12) Natural dialog - It's extremely common for dialogs to be in form of an interrogation regardless who you're talking to or what your relationship to them is, existing only as short questions that the other person oddly willingly answers in great detail. Should one or both types of dialog be tagged? Natural form of dialog is rarer because it often "punishes" players for exploring the choices they have in them without heed to how the other reacts to the overall conversation.
... no examples for this, can't remember any with natural-ish dialogs. Kingdoms of Amalur may have them, though I didn't play the demo very far beyond the tutorial to confirm this. Some instances of sentence based dialog may qualify, though it may be just longer version of keyword dialog and therefore not synonymous with natural dialog.

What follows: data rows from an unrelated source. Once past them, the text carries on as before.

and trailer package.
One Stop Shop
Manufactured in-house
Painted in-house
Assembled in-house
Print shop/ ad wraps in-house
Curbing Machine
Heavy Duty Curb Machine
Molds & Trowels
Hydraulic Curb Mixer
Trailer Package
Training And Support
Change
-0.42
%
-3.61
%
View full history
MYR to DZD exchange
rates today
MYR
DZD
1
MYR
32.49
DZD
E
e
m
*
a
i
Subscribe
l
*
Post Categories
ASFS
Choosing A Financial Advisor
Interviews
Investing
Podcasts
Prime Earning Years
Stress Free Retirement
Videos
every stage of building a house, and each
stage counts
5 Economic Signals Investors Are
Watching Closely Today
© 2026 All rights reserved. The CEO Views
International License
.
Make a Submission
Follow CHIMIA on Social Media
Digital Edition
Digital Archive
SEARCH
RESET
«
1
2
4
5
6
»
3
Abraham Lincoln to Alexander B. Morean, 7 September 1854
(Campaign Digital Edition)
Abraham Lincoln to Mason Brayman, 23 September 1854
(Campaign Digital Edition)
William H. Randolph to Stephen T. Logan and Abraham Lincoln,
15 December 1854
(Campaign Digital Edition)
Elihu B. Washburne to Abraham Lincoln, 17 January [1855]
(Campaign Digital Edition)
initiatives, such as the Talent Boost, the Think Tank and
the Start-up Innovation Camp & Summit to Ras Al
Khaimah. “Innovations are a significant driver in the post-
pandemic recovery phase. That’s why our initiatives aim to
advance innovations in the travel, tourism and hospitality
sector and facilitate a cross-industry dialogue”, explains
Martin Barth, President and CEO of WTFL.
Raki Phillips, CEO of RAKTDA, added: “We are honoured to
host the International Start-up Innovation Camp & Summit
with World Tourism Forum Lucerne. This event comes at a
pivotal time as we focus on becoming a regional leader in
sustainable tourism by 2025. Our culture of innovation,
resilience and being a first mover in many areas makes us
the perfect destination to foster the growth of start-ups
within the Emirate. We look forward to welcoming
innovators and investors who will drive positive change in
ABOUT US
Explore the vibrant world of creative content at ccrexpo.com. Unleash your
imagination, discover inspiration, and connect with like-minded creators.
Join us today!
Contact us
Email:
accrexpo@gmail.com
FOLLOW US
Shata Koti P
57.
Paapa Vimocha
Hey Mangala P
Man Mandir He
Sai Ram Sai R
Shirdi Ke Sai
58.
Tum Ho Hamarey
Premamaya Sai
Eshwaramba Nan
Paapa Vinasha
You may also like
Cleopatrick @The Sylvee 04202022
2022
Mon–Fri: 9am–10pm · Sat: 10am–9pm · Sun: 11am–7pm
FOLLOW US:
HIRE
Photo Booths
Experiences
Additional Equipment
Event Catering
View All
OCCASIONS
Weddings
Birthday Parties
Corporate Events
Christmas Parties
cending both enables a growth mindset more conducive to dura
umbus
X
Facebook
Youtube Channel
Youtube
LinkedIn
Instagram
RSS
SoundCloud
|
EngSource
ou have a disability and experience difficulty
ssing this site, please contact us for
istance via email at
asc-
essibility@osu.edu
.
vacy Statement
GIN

13) Windows and similar used as entrances. It's extremely common that the player is limited to pre-designated routes for access, such as single door, window, an opening in partially destroyed building, etc. With anything else either indestructible or unopenable even when it doesn't make the slightest sense. Windows in older games were commonly only textures on the building walls, doors being paintings of doors on the walls, and so forth. They could not be used no matter what. There's however few games where these are all treated more or less realistically. Some games only go half-way and only preset cases offer the variety of choice.
... examples: Project Zomboid was recently updated to offer greater variety of choice which reminded me of this, X-Com strategy games environmental/level destructibility at such a level you could create doorways where you wanted, destructible world implies this, non-linear level design implies this as well but is not reliable indicator of it.
.. all this requires is that the potential routes are more than just wall textures (opening or smashing a window shouldn't be that difficult, especially from inside). However, it should be noted that this is not simply about windows being used as entrances, but rather used as entrances besides everything else. So if a building has only an entrance via a window, it's not really part of this since that's the only route.

14) Search within something. In some games player is required to either just hold use key near searchable objects until search is finished or somehow contribute to the search via almost QTE like activity. The most obvious kind is where the player must manually search through piles of objects, but that is probably not in any games yet though Amnesia and other games by Frictional come close.
... examples: I Shall Remain, Dead Block (interactive kind), some modern stealth games probably have this, as well as some tactical shooters might have this, etc.

15) Loading screens or similar include status on loading of something in-mythos or something completely made up. In the former case it's a point towards immersion, in the latter it is humor. Vehicle boot/warm-up sequence, humorous way to say what is being loaded (e.g. "rousing goblins" instead of "loading npcs"), or completely made up immersion related stuff.
... examples: SPAZ (has mostly humorous things in it related to the game), pretty sure there was at least one game where the loading was disguised as mech booting sequence (Steel Battalion, maybe?)
= loading nonsense, immersive load

16) Diverging upgrade paths - ability, structure, etc. upgrades that prevent certain other upgrades from being taken, or simply advance that something in "rank" manner towards specific goal. For example, a basic cannon could be upgraded to multibarrel autocannon or large bore supercannon. A basic flame spell could be upgraded to fireball or gout of fire ("burning hands" in d&d terms). This sometimes makes sense and othertimes not.
... examples: many tower defense games allow diverging tower upgrades, certain RPGs use this as a form of specialization via abilities rather than sub-classing (say 8 basic spells per class which each have 2 or more specialized forms; skill trees where selecting one branch locks out the others).

I'll leave this short this time since the longer (30+) idea threads tend to get confusing.
Edit: Apparently I'm adding more as I can think of them. Still better than adding new threads that seem to be ignored by others, so I'll go with this for now.